I should, of course, give you a recipe first for good old barley-water, a staple and refreshing beverage in times not too long gone. Here are some comprehensive instructions, with ideas for flavouring the basic version, and some indications for its medicinal use (not recommended today.)
Scotch or pearl barley may be used. Wash, or boil up, as for barley gruel; to a quart of water, barley two ounces. Simmer till of an agreeable thickness, and strain. Boil the barley up again, and it will make a pint more. This is a very cooling drink. It is also a pleaseant thing to take medicine in. Lemon juice and peel, raisins, figs, liquorice root, sugar, honey, and gum Arabic, with these additions it is often used either for complaints of the chest, confined bowels, or strangury; or powdered nitre a drachm to a quart, is often found good for fever. (Merely for a drink, put sugar and lemon peel.) Rub up the nitre with honey or sugar, mix it with a little barley water, and then pour it on the whole quantity in a boiling state. Stir well together.

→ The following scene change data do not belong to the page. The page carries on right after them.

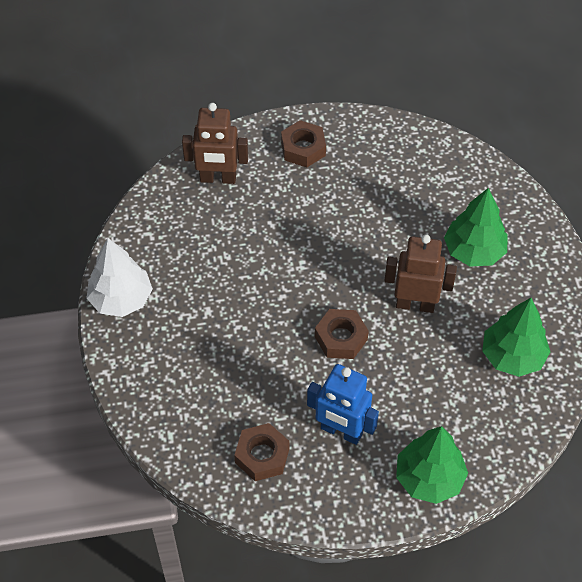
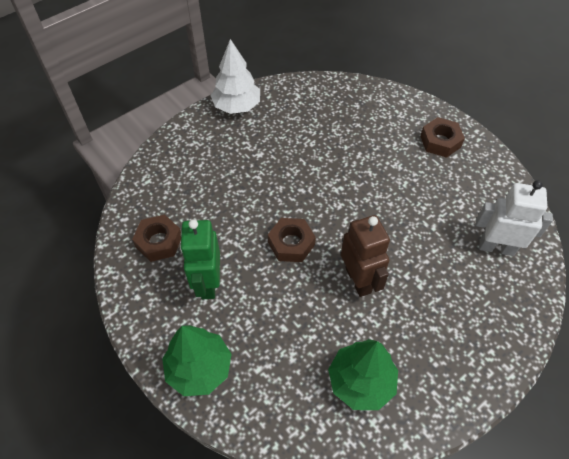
camera: 60 degrees right, 0 degrees up
brown robot [182,103,248,184] -> none
blue robot [307,364,379,445] -> green robot [180,219,220,299]
green tree [444,188,508,267] -> none
none -> white robot [476,180,553,256]

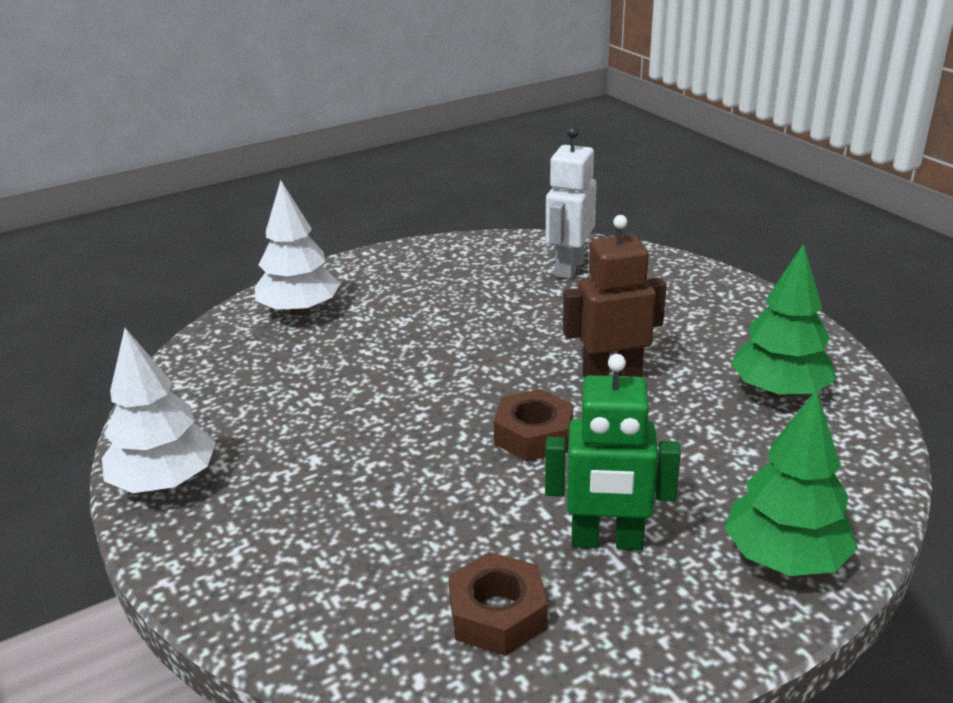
camera: 80 degrees left, 25 degrees down
brown nut [420,117,465,158] -> none
none -> white tree [255,180,340,316]

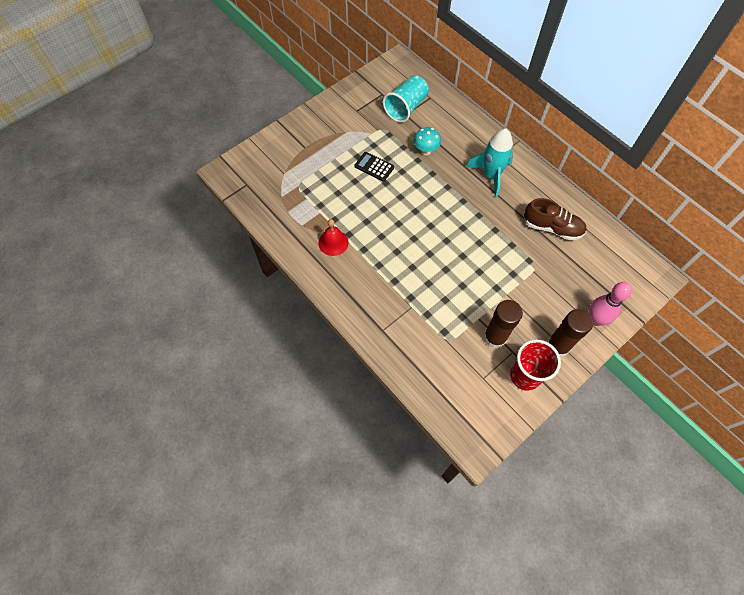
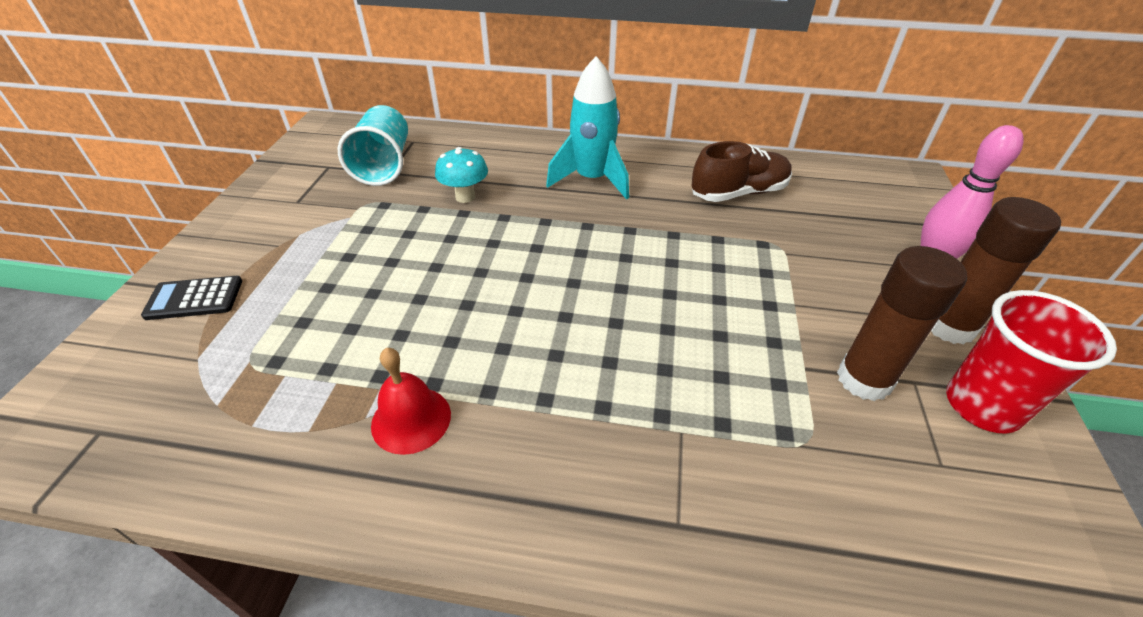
camera: 40 degrees left, 20 degrees down
black calculator [354,152,394,182] -> black calculator moved to [141,276,242,320]

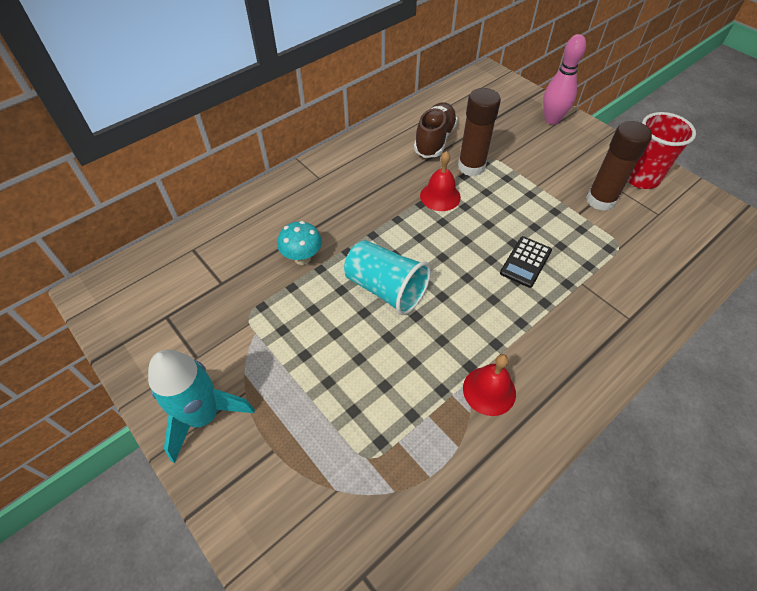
camera: 50 degrees left, 10 degrees up
black calculator [141,276,242,320] -> black calculator moved to [500,236,552,288]
turquoise cup [338,105,408,186] -> turquoise cup moved to [344,240,431,315]
turquoise rocket [546,56,629,200] -> turquoise rocket moved to [148,350,255,463]
brown glue stick [931,197,1061,345] -> brown glue stick moved to [458,88,501,176]
none -> red bell [420,151,461,211]

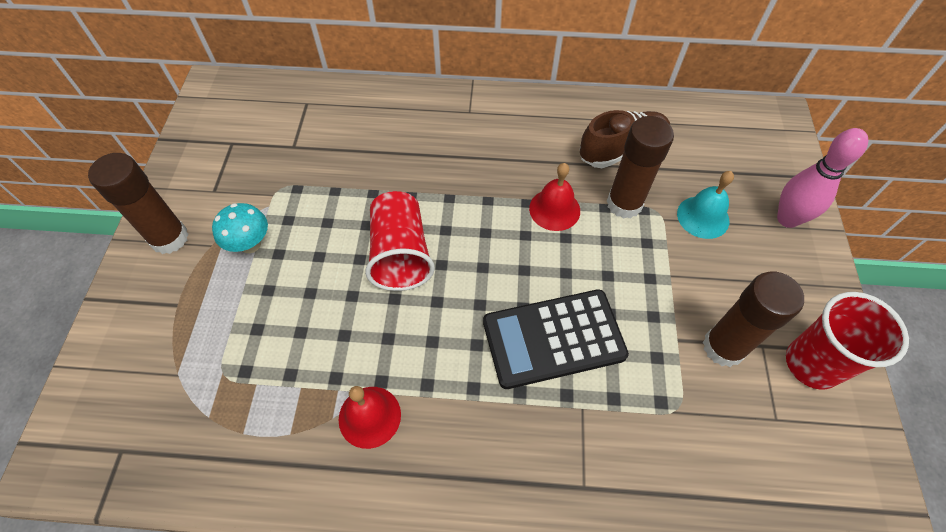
camera: 45 degrees right, 5 degrees up
turquoise rocket [148,350,255,463] -> brown glue stick [88,153,189,254]
turquoise mushroom [277,221,322,265] -> turquoise mushroom moved to [212,203,268,253]
turquoise cup [344,240,431,315] -> red cup [365,191,435,291]
black calculator [500,236,552,288] -> black calculator [483,289,629,389], size x1.78
none -> turquoise bell [677,171,734,239]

The Complete Cook, (1846) by J. Sanderson.
Sanderson does have a recipe for orgeat which is not a syrup, but a ready-to-drink beverage. It is based on milk flavoured with cinnamon and rose-water and spiked with brandy, so I can forgive it for not containing barley.
Boil a quart of new milk with a stick of cinnamon. Put to it two ounces of loaf-sugar, and let it cool. Blanch and beat to a paste, with a little rose water, three ounces of sweet almonds and two bitter. Stir them to the milk; boil it up again, and continue stirring till cold. Then add half a glass of brandy.
It is proving more difficult than I thought to find a recipe for orgeat with barley. Perhaps the use of barley was discontinued a long time ago, before there were too many written recipes? Perhaps I should not give up after ten minutes research? Perhaps I should get back to The Book?